● **TEXTE À LIRE**:

■ ■ ■

Il faudra quelques séquences pour comprendre, comme le font peu à peu les personnages, la situation très originale cette fois mobilisée. Original, le motif du double? Les fictions, livres ou films en connaissent de multiples exemples. Mais, sauf erreur, il est sans exemple que les deux membres d’un couple se trouvent rencontrer un autre couple composé de leurs exacts sosies.

Les individus A1 et B1 (la femme et l’homme du couple 1, Farzaneh et Jalal) croiseront, d’abord sans comprendre, les individus A2 et B2, Bila et Mohsen. Séparément, selon plusieurs des possibles configurations: A1 voit B2, A2 rencontre B1, B1 et B2 se font face, B1 fait croire à A2 qu’elle est B2, etc.

Cette situation fantastique est filmée avec aplomb comme étant réaliste. Elle se déploie au sein d’une fiction dont les codes semblent ceux d’un certain cinéma iranien psycho-moraliste qui doit presque tout à son scénario, exemplairement celui d’Asghar Farhadi, qui, depuis l’Oscar d’Une Séparation, compte beaucoup d’épigones dans son pays.

■ ■ ■

● **ÉNONCÉ A**: Quels sont les prénoms des personnages des deux couples nommés dans le texte à lire ?

■ ■ ■

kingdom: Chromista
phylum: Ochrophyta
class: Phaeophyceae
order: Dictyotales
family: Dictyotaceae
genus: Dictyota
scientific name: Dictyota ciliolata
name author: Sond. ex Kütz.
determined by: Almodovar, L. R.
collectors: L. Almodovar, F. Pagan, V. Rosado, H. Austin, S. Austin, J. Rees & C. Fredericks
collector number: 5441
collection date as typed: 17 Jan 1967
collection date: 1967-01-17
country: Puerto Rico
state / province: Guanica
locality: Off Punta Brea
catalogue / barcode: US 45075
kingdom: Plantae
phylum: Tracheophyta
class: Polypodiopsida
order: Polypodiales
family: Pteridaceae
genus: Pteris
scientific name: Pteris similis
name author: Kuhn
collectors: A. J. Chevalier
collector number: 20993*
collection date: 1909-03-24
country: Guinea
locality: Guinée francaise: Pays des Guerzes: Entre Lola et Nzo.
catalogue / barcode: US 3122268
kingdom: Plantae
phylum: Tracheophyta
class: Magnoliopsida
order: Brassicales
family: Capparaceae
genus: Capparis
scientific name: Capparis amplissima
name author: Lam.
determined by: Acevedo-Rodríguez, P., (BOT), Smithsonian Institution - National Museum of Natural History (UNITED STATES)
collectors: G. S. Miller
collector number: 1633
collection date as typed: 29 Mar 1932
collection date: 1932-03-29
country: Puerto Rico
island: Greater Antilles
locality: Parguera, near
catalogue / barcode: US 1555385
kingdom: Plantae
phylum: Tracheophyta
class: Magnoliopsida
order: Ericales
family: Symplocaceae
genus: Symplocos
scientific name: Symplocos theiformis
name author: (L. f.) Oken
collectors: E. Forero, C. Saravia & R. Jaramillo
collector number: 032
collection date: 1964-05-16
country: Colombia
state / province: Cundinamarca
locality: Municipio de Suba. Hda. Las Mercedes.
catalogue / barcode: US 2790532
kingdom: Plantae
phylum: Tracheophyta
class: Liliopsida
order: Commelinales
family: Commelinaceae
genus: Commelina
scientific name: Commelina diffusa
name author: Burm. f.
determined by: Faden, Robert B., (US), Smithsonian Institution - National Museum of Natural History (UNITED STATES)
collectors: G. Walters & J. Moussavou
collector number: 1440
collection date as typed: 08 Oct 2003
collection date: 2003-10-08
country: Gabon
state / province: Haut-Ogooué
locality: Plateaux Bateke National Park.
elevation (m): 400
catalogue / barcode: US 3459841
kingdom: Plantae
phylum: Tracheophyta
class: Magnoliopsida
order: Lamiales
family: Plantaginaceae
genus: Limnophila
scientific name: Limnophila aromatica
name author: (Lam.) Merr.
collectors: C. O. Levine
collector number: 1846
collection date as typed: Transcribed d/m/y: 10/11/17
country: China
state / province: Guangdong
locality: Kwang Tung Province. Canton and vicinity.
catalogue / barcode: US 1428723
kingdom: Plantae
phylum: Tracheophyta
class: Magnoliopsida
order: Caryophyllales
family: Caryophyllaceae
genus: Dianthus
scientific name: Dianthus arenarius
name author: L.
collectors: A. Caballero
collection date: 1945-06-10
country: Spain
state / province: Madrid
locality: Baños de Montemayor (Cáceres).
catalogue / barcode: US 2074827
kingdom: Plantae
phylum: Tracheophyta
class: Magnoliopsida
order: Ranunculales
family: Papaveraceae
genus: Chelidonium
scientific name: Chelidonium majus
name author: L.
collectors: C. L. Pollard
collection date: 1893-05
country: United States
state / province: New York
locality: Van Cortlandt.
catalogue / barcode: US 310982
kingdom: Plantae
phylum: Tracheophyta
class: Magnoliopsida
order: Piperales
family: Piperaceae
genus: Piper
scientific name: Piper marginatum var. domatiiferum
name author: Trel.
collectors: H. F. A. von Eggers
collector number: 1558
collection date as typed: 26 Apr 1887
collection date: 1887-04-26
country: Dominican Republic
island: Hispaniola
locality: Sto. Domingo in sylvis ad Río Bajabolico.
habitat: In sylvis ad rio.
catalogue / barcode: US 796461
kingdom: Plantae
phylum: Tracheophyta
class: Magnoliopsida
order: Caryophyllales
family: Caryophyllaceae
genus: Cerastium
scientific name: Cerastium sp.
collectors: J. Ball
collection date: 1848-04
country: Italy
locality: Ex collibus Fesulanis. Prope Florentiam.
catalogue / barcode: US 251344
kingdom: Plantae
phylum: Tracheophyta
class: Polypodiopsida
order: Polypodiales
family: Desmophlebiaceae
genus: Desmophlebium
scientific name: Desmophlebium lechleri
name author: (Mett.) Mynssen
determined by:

■ ■ ■

● **ÉNONCÉ B**: Transformez en liste JSON de chaînes les lignes du jeu de données, à raison d'une chaîne par ligne et sans lignes vides. Commencez à la ligne qui contient "genus: Chelidonium" et arrêtez-vous après celle qui contient "genus: Piper".

● **RÉPONSE CORRECTE A**: Farzaneh, Jalal, Bila, Mohsen

● **RÉPONSE CORRECTE B**:
[
  "genus: Chelidonium",
  "scientific name: Chelidonium majus",
  "name author: L.",
  "collectors: C. L. Pollard",
  "collection date: 1893-05",
  "country: United States",
  "state / province: New York",
  "locality: Van Cortlandt.",
  "catalogue / barcode: US 310982",
  "kingdom: Plantae",
  "phylum: Tracheophyta",
  "class: Magnoliopsida",
  "order: Piperales",
  "family: Piperaceae",
  "genus: Piper"
]